В конечном счете в ершалаимских главах царит неопределенность, хотя на первый взгляд это не так. Внимание Булгакова к деталям при описании археологических, географических и исторических реалий Иерусалима I века постоянно превозносится критиками, которые видят в стремлении писателя к исторической точности полемику с Евангелиями, историческая достоверность которых часто оспаривалась, особенно учеными школы исторической критики. Дж. Кёртис полагает, что образцом для «поразительно осязаемого реализма» ершалаимских глав послужила в первую очередь «Жизнь Иисуса Христа» Ф. В. Фаррара (1874) – труд, призванный подтвердить историчность божественного Иисуса[165]
. От висячих мостов, крепостей и ершалаимского храма «с неподдающейся никакому описанию глыбой мрамора с золотою драконовой чешуею вместо крыши» (45) в главе 2 до «крылатых богов над гипподромом», «Хасмонейского дворца с бойницами», базаров, караван-сараев, переулков, прудов (279) и узких, многолюдных улиц Нижнего Города в главе 25, булгаковский Ершалаим исключительно выразителен и колоритен. Читателя как будто призывают ощутить правдивость булгаковского описания и его разительное отличие от евангельских повествований. Кажется, будто рассказ Булгакова о Страстях более достоверен, исторически обоснован.Более того, Булгаков старается увести нас еще дальше от четырех Евангелий, до неузнаваемости изменяя имена и названия. Булгаковский Иисус называется Иешуа Га-Ноцри, что исторически более точно. Иешуа – древнееврейское имя, означающее «Господь-спаситель»; Иисус – его видоизмененная форма. Га-Ноцри означает «из Назарета». Санхедрин (верховный орган власти у евреев в период римского господства; Совет старейшин в синодальном переводе Библии) превращается в Синедрион (что является греческой транскрипцией). Иудейский первосвященник (в русскоязычной Библии Каиафа) носит имя Иосиф Кайфа, Иуда Искариот именуется Иудой из Кириафа (вслед за Ренаном Булгаков использует объясняющее имя); имя Матфей русифицировано как Матвей. Иерусалим превращается в Ершалаим (вариант древнееврейского Иерушалаим). И так далее[166]

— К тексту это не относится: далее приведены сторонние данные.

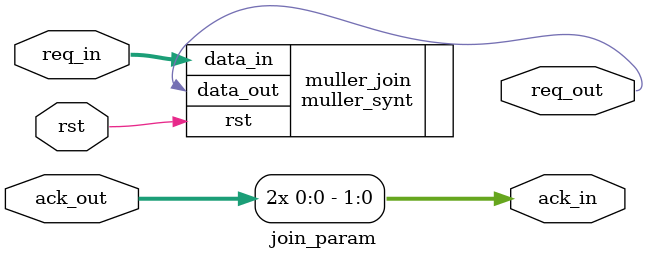
<source format=sv>
module join_param #(
    parameter               size = 2     // Size - Number of inputs
    )(
    output logic             req_out,    // Main request
    input  logic             ack_out,    // Main acknowledge

    input  logic   [size-1:0] req_in,    // Request input vector
    output logic   [size-1:0] ack_in,    // Acknowledge input vector

    input  logic                 rst     // Circuit asyncronous reset -> request = 0
);

// Instantiation of Muller Gate ================================================
muller_synt #(.size(size)) muller_join (.data_in(req_in), .data_out(req_out), .rst (rst));

// == Main Code ================================================================
assign ack_in = {size{ack_out}}; // Repeat operator - Connects all input vector to ack_out

endmodule
</source>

. Э. Проффер отмечает, что в Иерусалиме I века смешение арамейского, греческого и латыни в рамках одного разговора было обычным делом, но цель Булгакова здесь не в достижении только максимального реализма, но и отчуждения – отсюда неожиданно «русское» имя Левия Матвея.Но самому сильному отчуждению подвергается сам евангельский сюжет. Как упоминалось выше, перед читателем предстает Иисус, совсем не похожий на Иисуса Евангелий. Иешуа Га-Ноц-ри изо всех сил старается убедить Пилата, что он не пророк и не обладает какими-либо сверхъестественными способностями. Хотя он, кажется, читает мысли Пилата и исцеляет его от мигрени, свое предполагаемое ясновидение он объясняет тем, что попросту интерпретирует жесты Пилата. Что до умения исцелять, то оба раза, когда Пилат спрашивает его, не врач ли он, Иешуа это отрицает (35, 36).

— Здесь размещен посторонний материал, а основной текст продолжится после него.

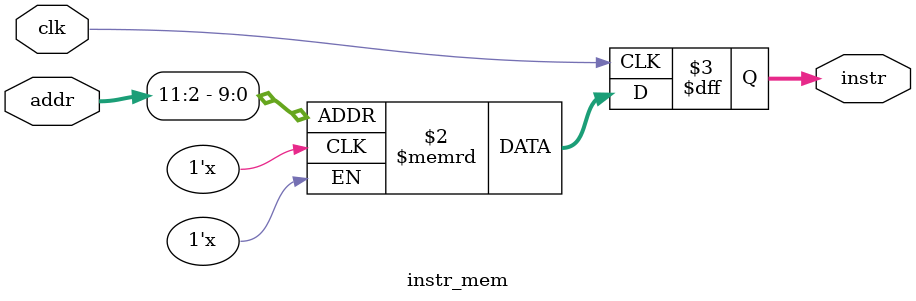
<source format=v>
module instr_mem (
  input  wire clk,
  input  wire [31:0] addr,
  output reg  [31:0] instr
);

reg [31:0] mem [0:1023];

always @(posedge clk)
  instr <= mem[addr[11:2]];  // word aligned

endmodule

</source>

Отрицает он и то, что въехал в город через Сузские ворота на осле, сопровождаемый толпами народа. Напротив, объясняет он, сопровождал его один только Левий Матвей, который путает все его речи. Точно так же толпа неверно толкует его слова о том, что «рухнет храм старой веры и создастся новый храм истины» (33), и воображает, будто, говоря о храме старой веры, Иешуа призывает разрушить здание Ершалаимского храма (по этому обвинению он и предстал перед судом Пилата). Сирота, не помнящий своих родителей, родом он не из Назарета (как следует из его имени), а из Гамалы (или, как говорится в главе 26, из Эн-Сари-да – нестыковка, которую автор бы, вероятно, исправил, если бы успел отредактировать вторую часть). Иешуа исповедует веру в единого Бога; он утверждает, что в мире нет злых людей (называет каждого «добрый человек», в чем ярко проявляется персонализм); он верит, что люди изменятся, если только он сможет с ними поговорить; и в конечном счете Пилат приговаривает его к смерти за утверждение, что на смену «власти кесарей» придет «царство истины и справедливости, где вообще не будет надобна никакая власть» (41).